Für die diesjährige Nacht der Kirchen am Sonnabend in Hamburg wagen der Physiker Christian Schwanenberger und der Theologe Frank Engelbrecht ein Experiment. „Wir wollen, dass scheinbar unterschiedliche Disziplinen wie Wissenschaft, Kunst, Theologie, Philosophie an diesem Abend zusammenkommen und miteinander diskutieren“, sagt Schwanenberger. Unter dem Titel „Wissenschaftskirche“ laden die beiden an das Deutsche Elektronen-Synchrotron (DESY) in Groß Flottbek ein, wo es neben ihrem Gespräch auch Experimente zum Anfassen und verschiedene Podiumsdiskussionen geben wird.
Theologie ist die Wissenschaft und Lehre über Gott, eine Geisteswissenschaft.
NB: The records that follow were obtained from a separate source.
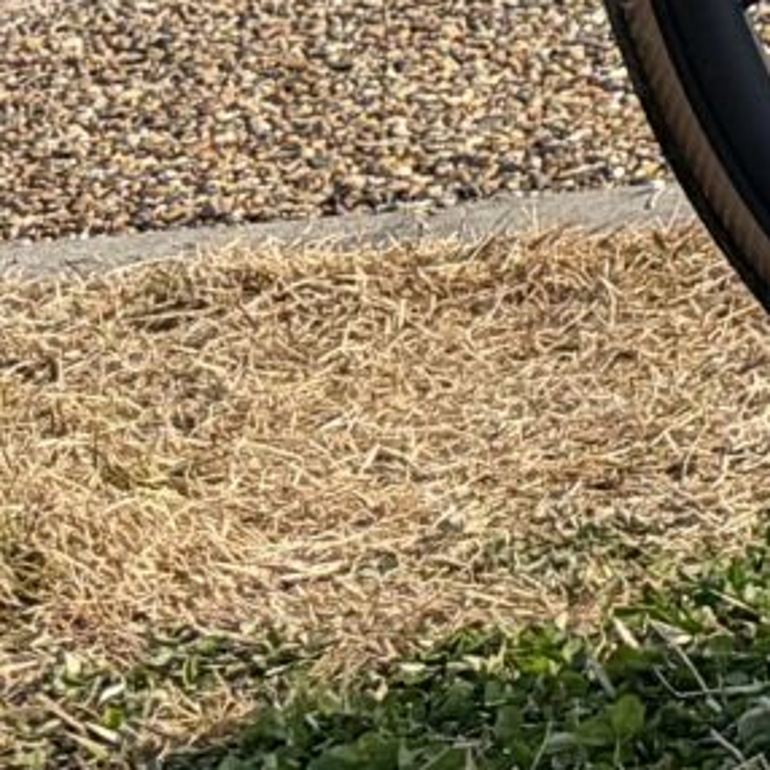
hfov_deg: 7.6
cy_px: -1319
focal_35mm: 190
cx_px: 2585
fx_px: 4782
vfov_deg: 8.2
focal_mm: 6.76
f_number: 1.78
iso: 100
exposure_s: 1/3953
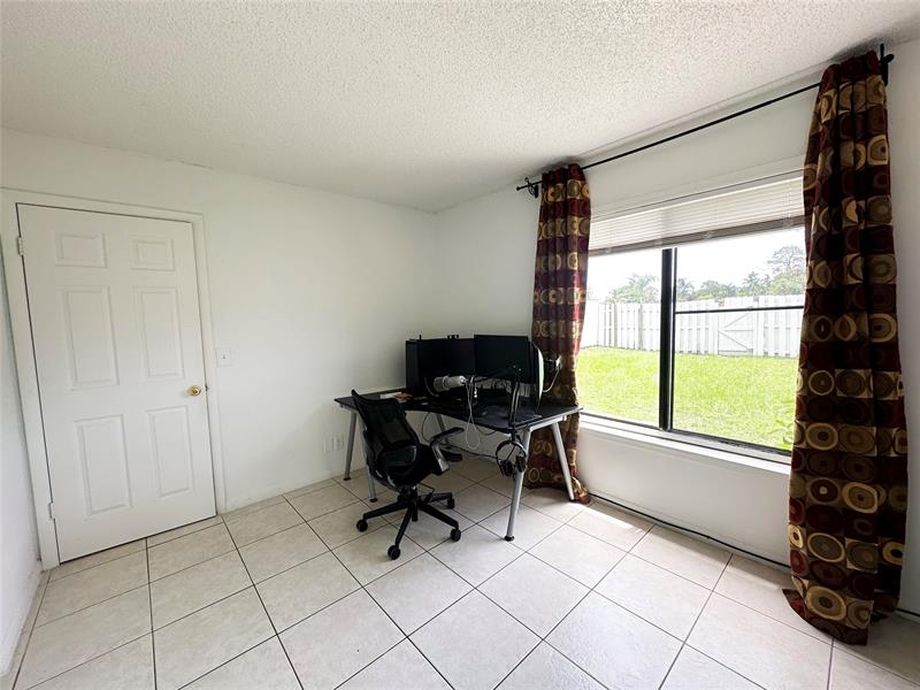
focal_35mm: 14
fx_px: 372
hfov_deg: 102.1
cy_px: 345
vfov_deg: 85.7
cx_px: 460
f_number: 2.2
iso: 50
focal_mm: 2.22
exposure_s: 1/99
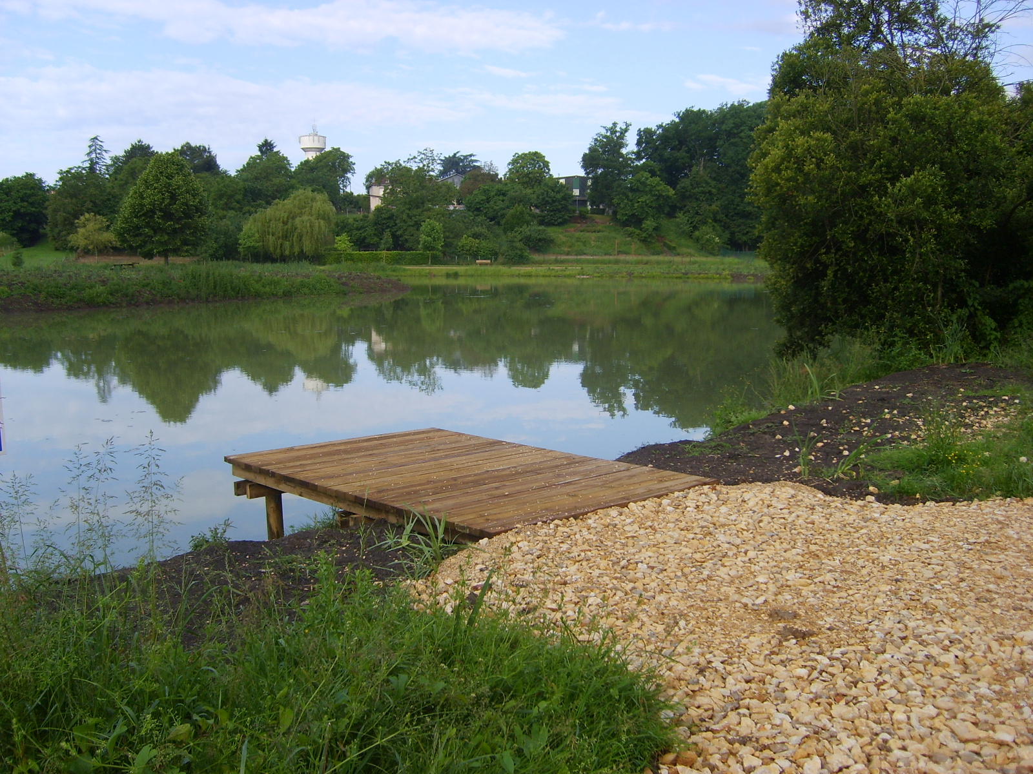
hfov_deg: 52.6
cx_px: 516
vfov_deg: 40.7
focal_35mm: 35
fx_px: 1044
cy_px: 387
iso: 50
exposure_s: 1/500
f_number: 2.8
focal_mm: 5.8
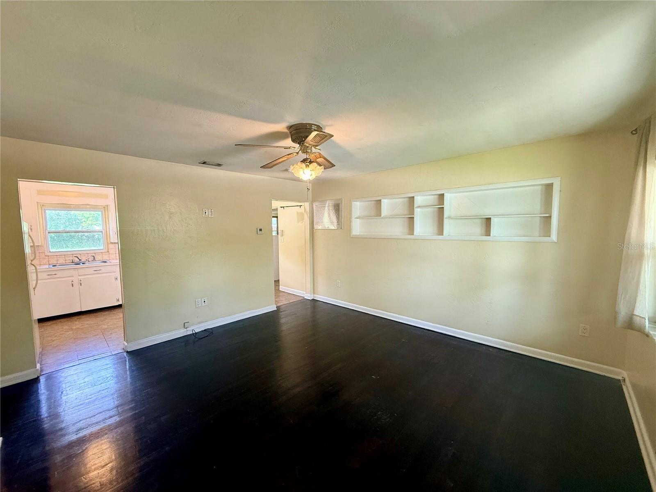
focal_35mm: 14
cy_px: 246
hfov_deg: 102.1
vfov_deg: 85.7
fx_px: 265
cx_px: 328
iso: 160
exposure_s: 1/60
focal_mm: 2.22
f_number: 2.2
Aber sie kann nicht allein existieren, glaubt der Blankeneser Pastor Engelbrecht. „Die Theologie ist meiner Ansicht nach eine Poesiewissenschaft, die über die Poesie des Lebens nachdenkt, die uns zum Staunen bringen möchte. Und dieses Staunen bedeutet nicht nur einfach Mund auf und nicht wissen, wie es weitergeht, sondern sie übersetzt dieses Staunen in Handlungen.“
Christian Schwanenberger ist Elementarteilchen-Physiker am DESY-Forschungsinstitut und erklärt sein Fachgebiet so: „Die Naturwissenschaft versucht, die Welt zu verstehen. Aber sie muss die Welt dadurch verstehen, dass sie im Experiment immer wieder nachweisen kann, dass die Theorien richtig sind. Das heißt, wir untersuchen, was die Welt im Innersten zusammenhält.“
Für den Theologen ist klar, dass bei der Erschaffung der Welt Gott eine wesentliche Rolle spielt. Das schließt der Physiker nicht aus: „Die Aufgabe der Naturwissenschaft ist es, die Welt zu erforschen, wie sie ist, aber eben nur bis zu einer gewissen Grenze.“ Dahinter habe Gott durchaus Platz, räumt Schwanenberger ein. Aber: „Die Frage nach Gott ist einfach keine Frage, die man sich als Physiker stellt, weil sie ja nicht experimentell nachweisbar ist.“
Auch der Pastor ist interessiert an der physikalischen Entstehung des Universums. „Aber da ist auch eine andere Stimme, bei der ich das Gefühl habe, das Universum ist auch interessiert an mir“, meint Engelbrecht. „Das gibt mir hier ein Zuhause, baut mir einen Horizont.“ Das lasse ihn immer wieder staunen. „Und plötzlich habe ich das Gefühl, als wollte mir das Universum sagen: Schön, dass du da bist.“
Diese Ebene kann Schwanenberger gut nachvollziehen. Denn auch wenn seine Arbeit auf wissenschaftlichen Erkenntnissen und Experimenten beruht, habe er eine Ahnung davon, dass es mehr gibt als das, was der Verstand erklärt. Die Menschen haben Formeln, um die Welt zu erklären. „Da muss sich doch jemand ganz tolle, kluge Gedanken gemacht haben, und irgendjemand muss sich das doch überlegt haben.“
Engelbrecht ist es wichtig, dass diese unterschiedlichen Disziplinen gerade jetzt miteinander statt gegeneinander arbeiten. „In einer Zeit, in der es wieder Kriege gibt und Leute sich mit Vorurteilen beharken und Grenzen schließen und unfreundlich miteinander sind, haben wir es ganz dringend nötig, dass wir zusammenarbeiten.“ Die Theologen bräuchten die Naturwissenschaftler, die so schöne Dinge erforschen und uns staunen lassen.
Die „Wissenschaftskirche“ zur 21. Nacht der Kirchen in Hamburg sei ein spannendes Experiment, findet Schwanenberger. „Die Kirche ist in diesem Fall das Auditorium des Deutschen Elektronen-Synchrotrons und findet in einem Hörsaal statt, in dem schon viele Entdeckungen der Physik diskutiert wurden.“
Ab 16 Uhr gibt es Führungen über das DESY-Gelände. Um 18 Uhr beginnen im Foyer des Auditoriums offene Experimente. Ab 19 Uhr beginnen die Gespräche und Podiumsdiskussionen rund um die Begegnung der Disziplinen.